Bataille en vue sur les aides à la rénovation énergétique
Le projet de transformer le crédit d'impôt pour la transition énergétique (CITE) en prime soulève des inquiétudes face au risque d'une baisse drastique des crédits alloués à l'isolation des logements.
La réforme des aides à la rénovation énergétique, prévue dans le projet de loi de finances 2020, va animer les débats parlementaires de cet automne. A dix jours de la présentation des textes budgétaires, les critiques émergent déjà sur le projet de transformer le crédit d'impôt sur la transition énergétique (CTIE) en aide directe.
Promesse de campagne d'Emmanuel Macron, cette conversion doit rendre les travaux d'isolation accessibles aux plus modestes, en leur évitant de faire l'avance de frais. Ses modalités, présentées dans un document de concertation dans le courant de l'été, ont soulevé des inquiétudes face au risque d'une baisse drastique des crédits à la rénovation énergétique, sous couvert d'une mesure en faveur des ménages modestes. Un domaine où, justement, la France est considérée comme en retard par le Haut-Conseil pour le climat.
Le premier à avoir exprimé ses craintes est Pascal Canfin, le président de la comission Environnement au parlement européen, élu sur la liste En marche en mai. Il a qualifié cette réforme de « positive », tout en dénonçant les « coupes envisagées dans les aides à l'isolation des bâtiments ». « Ne pas revenir sur ces coupes, c'est prendre le risque de rendre le budget de l'écologie incompréhensible », a-t-il averti fin août dans un entretien aux « Echos ».
20 % de ménages aisés exclus des aides
Il a été suivi par Matthieu Orphelin, qui, s'il n'est plus membre du groupe LREM à l'Assemblée, reste écouté dans la majorité.

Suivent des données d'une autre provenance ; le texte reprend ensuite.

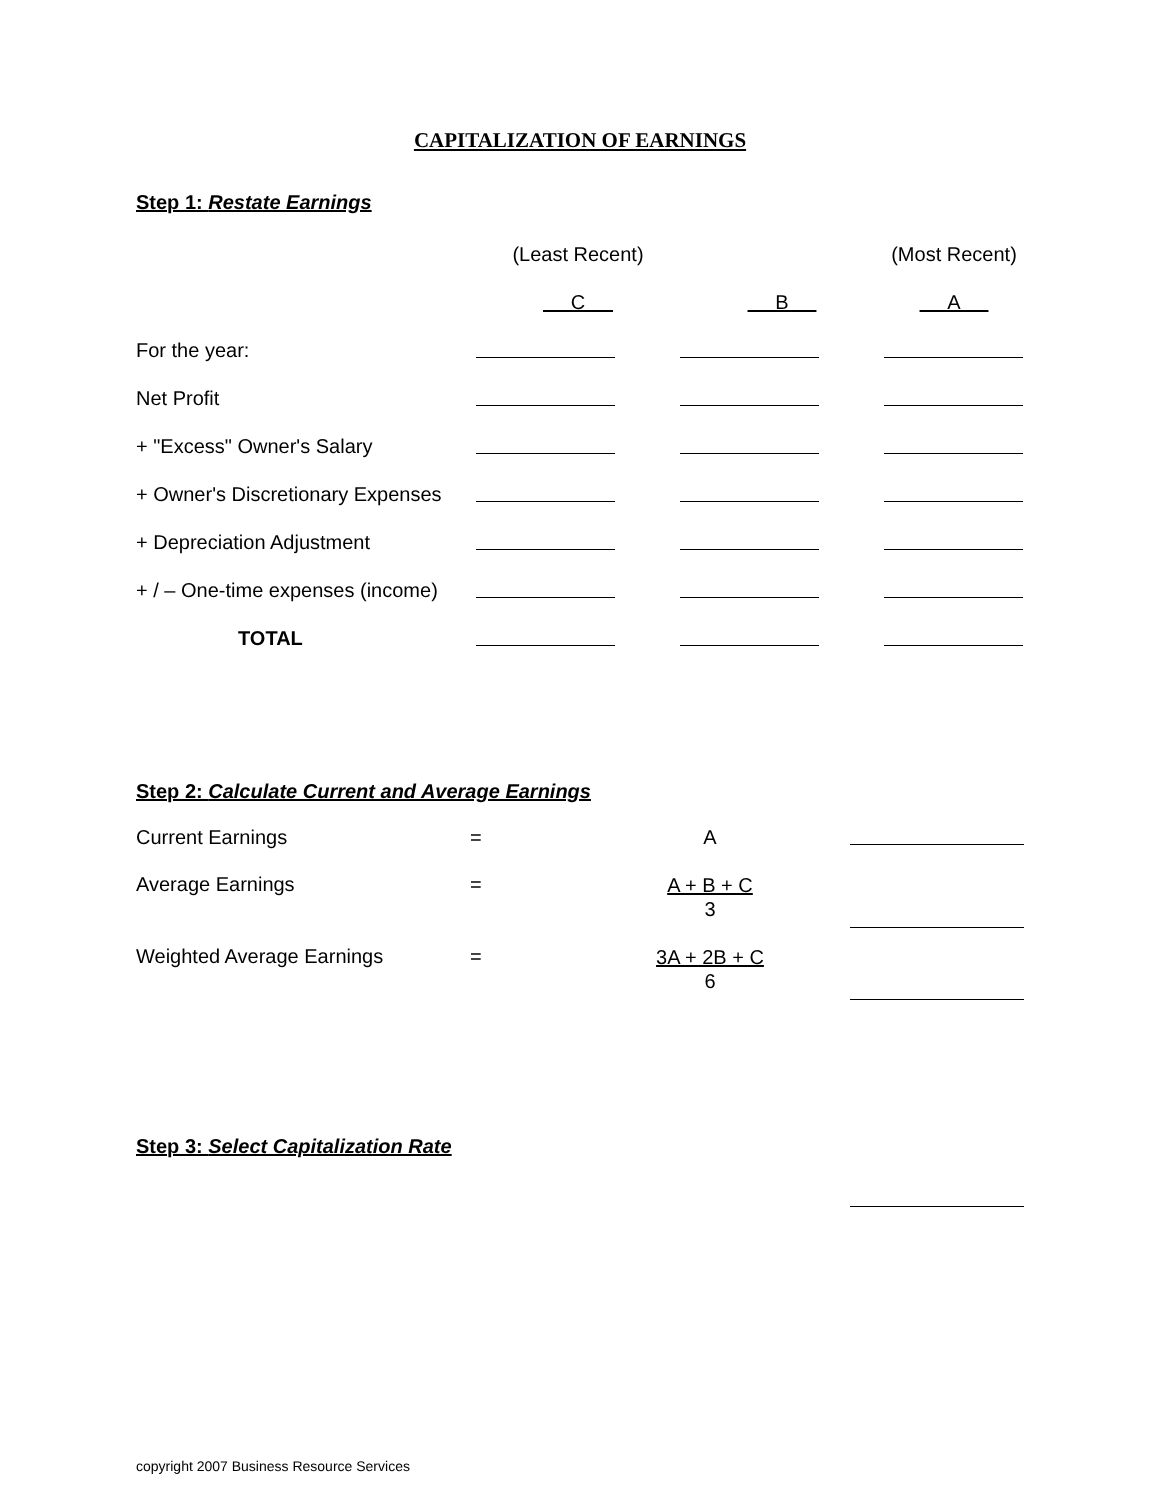CAPITALIZATION OF EARNINGS
Step 1: Restate Earnings
| | (Least Recent) | | (Most Recent) |
| | C | B | A |
| For the year: | | | |
| Net Profit | | | |
| + "Excess" Owner's Salary | | | |
| + Owner's Discretionary Expenses | | | |
| + Depreciation Adjustment | | | |
| + / – One-time expenses (income) | | | |
| TOTAL | | | |
Step 2: Calculate Current and Average Earnings
| Current Earnings | = | A | |
| Average Earnings | = | A + B + C 3 | |
| Weighted Average Earnings | = | 3A + 2B + C 6 | |
Step 3: Select Capitalization Rate
copyright 2007 Business Resource Services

Dans un courrier adressé à cinq ministres du gouvernement, le député du Maine-et-Loire a demandé que cette réforme ne soit pas « un moyen de baisser l'enveloppe globale allouée à la rénovation énergétique ».
Ce qui est acté, c'est que les 20 % de ménages les plus aisés seront exclus des aides à compter du 1er janvier 2020, soit au-delà d'un seuil de revenus situé autour de 27.000 euros (43.000 euros pour un couple). C'est en tout cas ce qui devrait figurer au projet de loi de finances, présenté le 27 septembre prochain.
2 milliards en 2018
L'incertitude porte sur les modalités de la prime qui viendra remplacer ce crédit d'impôt. Le montant des subventions ne dépendra plus du coût des travaux, mais de leur efficacité énergétique, de façon à orienter les ménages vers les travaux qui améliorent réellement l'isolation de leur logement. D'où une inquiétude sur la baisse globale des aides. Son budget sera-t-il équivalent au montant économisé via le coup de rabot sur les ménages aisés ? « Nous voulons nous assurer que ces sommes iront bien aux ménages modestes », indique le député Eric Alauzet (LREM), issu des rangs écologistes.
D'après la Cour des comptes, le CITE a coûté presque 2 milliards en 2018, malgré les tentatives du législateur de freiner son coût, notamment en excluant les fenêtres. Des données transmises lors du grand débat aux parlementaires ont montré que la moitié de cette dépense allait aux 20 % de ménages les plus aisés. C'est ce qui fait dire à Eric Alauzet que « le système existant est loin d'être parfait ». « Pour que les foyers modestes entreprennent des travaux de rénovation énergétique, il faut un niveau de subvention bien plus élevé qu'aujourd'hui », ajoute-t-il.
Sauf que l'exclusion des 20 % de ménages aisés risque de provoquer une baisse globale des travaux de rénovation énergétique. D'où la proposition de Matthieu Orphelin de maintenir une aide pour ces foyers lorsqu'ils font une rénovation très performante. « Sinon, ils iront tout simplement faire d'autres travaux », affirme-t-il.
Sans compter que la lisibilité de cette réforme sera entachée par son étalement sur deux ans. Pour des raisons budgétaires, les 40 % de ménages les moins aisés seront éligibles à la prime dès 2020, tandis que les classes moyennes (appartenant aux déciles de revenus 4 à 8) devront attendre 2021. Durant l'année de transition, ils pourront continuer de percevoir le CITE. Pas sûr que les ménages s'y retrouveront.